The setting was a generation or so earlier than the earliest schools stories I’ve read, and though there were differences there were many more similarities, making me think that the authors who wrote school stories for my and my mother’s generations probably grew up reading Mrs Meade’s books.

‘A World of Girls’ has two heroines who are quite unalike, and circumstances and the differences in their characters put them at odds.

8111922Hettie Thornton was a new arrival, sent to school by her father when her mother died; she was bright, she was thoughtful, but her pride might be her fatal flaw. Annie Forest was a charity girl, and she was warm-hearted, she was sociable, but she had an unfortunate habit of rule-breaking. Both girls were fallible, believable, and utterly engaging.

Others weren’t drawn with quite the same subtlety: Cecil was so very good and understanding; Dora was dreadfully haughty; Susi was ridiculously slothful and insensitive; and Nan was horribly, horribly spoiled. But each had a significant role to play, and the community that L T Meade created really worked.

My sympathies shifted as the story unfolded. It took in  practical jokes, midnight feasts, competition for honours, an adventure with gypsies, and though I had an idea how things would work out I was never sure quite how the story would get there, and I always wanted to keep reading.

It was a little silly at times, but the spirit of the story was always right.

I loved the idea of the big school playroom, with an area of little partitions that older girls who were very good would be given, to decorate as they liked, and to entertain and take tea with their friends.

Over the course of the story I came to love Mrs Willis, the headmistress, just as much as the fifty girls left in her care did. At first I found the Victorian values and the endearments she dished out so very liberally cloying, but as time went on I came to understand that she had a wonderful vocation, that she had good reason to act as a mother to so many of her girls, and that her principles very extremely sound.

And Mrs Willis was fallible too ….

My only disappointment was that the ending was very rushed, and that there was no time for the girls to react to everything that happened.

But there is a sequel.

I’m not going to rush to read it, but one day when the moment for a Victorian school story comes again, I’m sure that I will.

7 responses

  1. I’ve just read ‘A Sweet Girl Graduate’ and the *wonderfully* named ‘Dumps: A Plain Girl’, and enjoyed both, though, like Elizabeth, I think the college one was the better – the idea of educating girls being worth any sacrifice. ‘Dumps’ was rather more sentimental – though again there was a character who would do almost anything for books.

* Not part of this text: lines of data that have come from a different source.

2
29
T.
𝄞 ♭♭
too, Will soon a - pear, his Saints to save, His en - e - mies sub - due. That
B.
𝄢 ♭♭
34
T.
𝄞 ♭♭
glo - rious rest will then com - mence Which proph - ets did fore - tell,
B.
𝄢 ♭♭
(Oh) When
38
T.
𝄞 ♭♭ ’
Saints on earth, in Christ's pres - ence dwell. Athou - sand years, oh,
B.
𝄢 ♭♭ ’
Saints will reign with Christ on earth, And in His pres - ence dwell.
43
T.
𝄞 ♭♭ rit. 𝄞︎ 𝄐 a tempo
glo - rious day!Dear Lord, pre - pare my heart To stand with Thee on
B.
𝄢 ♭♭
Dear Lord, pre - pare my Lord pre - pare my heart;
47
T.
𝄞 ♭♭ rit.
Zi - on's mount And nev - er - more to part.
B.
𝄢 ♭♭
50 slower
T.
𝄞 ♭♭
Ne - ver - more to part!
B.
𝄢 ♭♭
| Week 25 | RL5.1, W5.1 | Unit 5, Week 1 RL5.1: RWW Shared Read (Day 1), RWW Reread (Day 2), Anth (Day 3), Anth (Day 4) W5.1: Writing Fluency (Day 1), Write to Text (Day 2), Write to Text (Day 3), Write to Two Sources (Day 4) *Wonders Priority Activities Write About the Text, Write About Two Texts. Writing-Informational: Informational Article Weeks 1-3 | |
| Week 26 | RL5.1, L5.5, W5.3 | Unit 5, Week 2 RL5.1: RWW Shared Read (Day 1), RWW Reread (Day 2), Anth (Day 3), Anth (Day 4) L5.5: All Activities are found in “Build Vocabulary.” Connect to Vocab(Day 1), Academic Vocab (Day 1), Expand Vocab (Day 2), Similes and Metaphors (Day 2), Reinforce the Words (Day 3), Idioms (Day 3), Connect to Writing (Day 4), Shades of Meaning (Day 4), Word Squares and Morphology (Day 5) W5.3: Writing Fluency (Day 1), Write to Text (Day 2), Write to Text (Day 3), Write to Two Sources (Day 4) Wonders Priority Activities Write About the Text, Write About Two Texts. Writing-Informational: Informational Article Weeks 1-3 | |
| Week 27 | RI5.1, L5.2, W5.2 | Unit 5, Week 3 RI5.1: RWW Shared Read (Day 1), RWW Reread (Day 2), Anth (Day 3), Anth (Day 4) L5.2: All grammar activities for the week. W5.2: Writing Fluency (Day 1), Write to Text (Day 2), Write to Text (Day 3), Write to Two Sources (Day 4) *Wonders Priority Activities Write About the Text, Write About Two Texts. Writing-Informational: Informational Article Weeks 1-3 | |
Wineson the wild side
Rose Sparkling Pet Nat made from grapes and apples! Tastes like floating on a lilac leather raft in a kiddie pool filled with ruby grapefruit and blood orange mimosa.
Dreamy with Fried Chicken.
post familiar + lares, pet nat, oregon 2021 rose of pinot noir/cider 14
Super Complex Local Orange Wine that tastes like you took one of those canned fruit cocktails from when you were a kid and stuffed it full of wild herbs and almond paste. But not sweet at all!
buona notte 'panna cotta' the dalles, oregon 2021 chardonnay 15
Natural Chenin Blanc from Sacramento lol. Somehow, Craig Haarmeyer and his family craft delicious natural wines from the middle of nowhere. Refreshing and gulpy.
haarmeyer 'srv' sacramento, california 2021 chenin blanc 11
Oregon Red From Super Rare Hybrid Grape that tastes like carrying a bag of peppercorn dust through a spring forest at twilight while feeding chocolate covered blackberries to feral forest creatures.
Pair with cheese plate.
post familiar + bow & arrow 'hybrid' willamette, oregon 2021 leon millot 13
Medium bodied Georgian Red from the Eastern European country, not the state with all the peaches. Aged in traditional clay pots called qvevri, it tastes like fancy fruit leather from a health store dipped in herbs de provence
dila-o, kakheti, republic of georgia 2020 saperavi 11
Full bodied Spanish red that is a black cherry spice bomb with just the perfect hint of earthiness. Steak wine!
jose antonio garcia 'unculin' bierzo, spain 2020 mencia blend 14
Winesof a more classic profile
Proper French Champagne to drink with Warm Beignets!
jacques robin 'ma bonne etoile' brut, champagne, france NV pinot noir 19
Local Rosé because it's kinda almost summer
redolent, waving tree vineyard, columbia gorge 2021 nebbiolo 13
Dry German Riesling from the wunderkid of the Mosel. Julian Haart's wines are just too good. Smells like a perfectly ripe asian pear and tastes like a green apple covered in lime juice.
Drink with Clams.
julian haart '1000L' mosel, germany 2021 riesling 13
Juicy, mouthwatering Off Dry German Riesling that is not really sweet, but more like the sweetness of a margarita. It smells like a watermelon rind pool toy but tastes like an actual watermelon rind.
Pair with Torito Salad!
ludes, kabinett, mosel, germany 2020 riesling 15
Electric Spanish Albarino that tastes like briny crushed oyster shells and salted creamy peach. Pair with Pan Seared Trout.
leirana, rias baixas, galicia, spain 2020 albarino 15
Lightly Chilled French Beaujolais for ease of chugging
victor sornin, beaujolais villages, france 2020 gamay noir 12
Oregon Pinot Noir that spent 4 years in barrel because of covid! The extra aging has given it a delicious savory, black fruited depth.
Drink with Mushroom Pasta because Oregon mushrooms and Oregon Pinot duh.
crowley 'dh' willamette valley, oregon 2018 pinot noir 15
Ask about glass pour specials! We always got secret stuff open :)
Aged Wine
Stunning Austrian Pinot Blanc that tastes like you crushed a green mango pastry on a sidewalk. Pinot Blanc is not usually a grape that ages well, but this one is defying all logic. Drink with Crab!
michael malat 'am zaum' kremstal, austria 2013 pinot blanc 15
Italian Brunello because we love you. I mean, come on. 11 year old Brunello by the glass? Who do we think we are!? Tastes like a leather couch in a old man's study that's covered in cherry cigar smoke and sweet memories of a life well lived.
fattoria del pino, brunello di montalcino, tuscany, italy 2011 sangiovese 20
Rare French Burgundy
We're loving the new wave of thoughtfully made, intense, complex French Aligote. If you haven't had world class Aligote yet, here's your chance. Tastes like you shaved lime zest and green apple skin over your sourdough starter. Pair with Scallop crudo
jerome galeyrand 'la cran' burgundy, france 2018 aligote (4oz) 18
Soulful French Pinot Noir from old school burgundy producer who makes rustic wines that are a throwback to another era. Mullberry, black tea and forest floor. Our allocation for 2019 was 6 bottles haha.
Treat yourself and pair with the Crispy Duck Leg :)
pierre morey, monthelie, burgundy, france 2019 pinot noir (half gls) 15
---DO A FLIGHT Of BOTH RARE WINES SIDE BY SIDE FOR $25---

  2. I’ve heard of Meade but never read her. However, you’re right, there are days when a good school story is just what you need and I’ll be looking out for her work in the charity shops.

  3. I’m a little jealous you keep finding these great Victorian reads…they’re nowhere to be found where I live and my library doesn’t have them either. But I keep writing down the titles and hoping to I get lucky online someday. Thanks for another great review!

  4. I was pretty much sold just from the Gibson Girl cover. I don’t know how I have missed Mrs L.T. Meade! I love school stories – though nursing school stories are still my absolute favorite.

  5. Hello – do you know I have read this book too, a very long time ago, I remember nothing much about it except the character of Cecil… I had no idea there was a sequel, and enjoyed your review very much, thank you!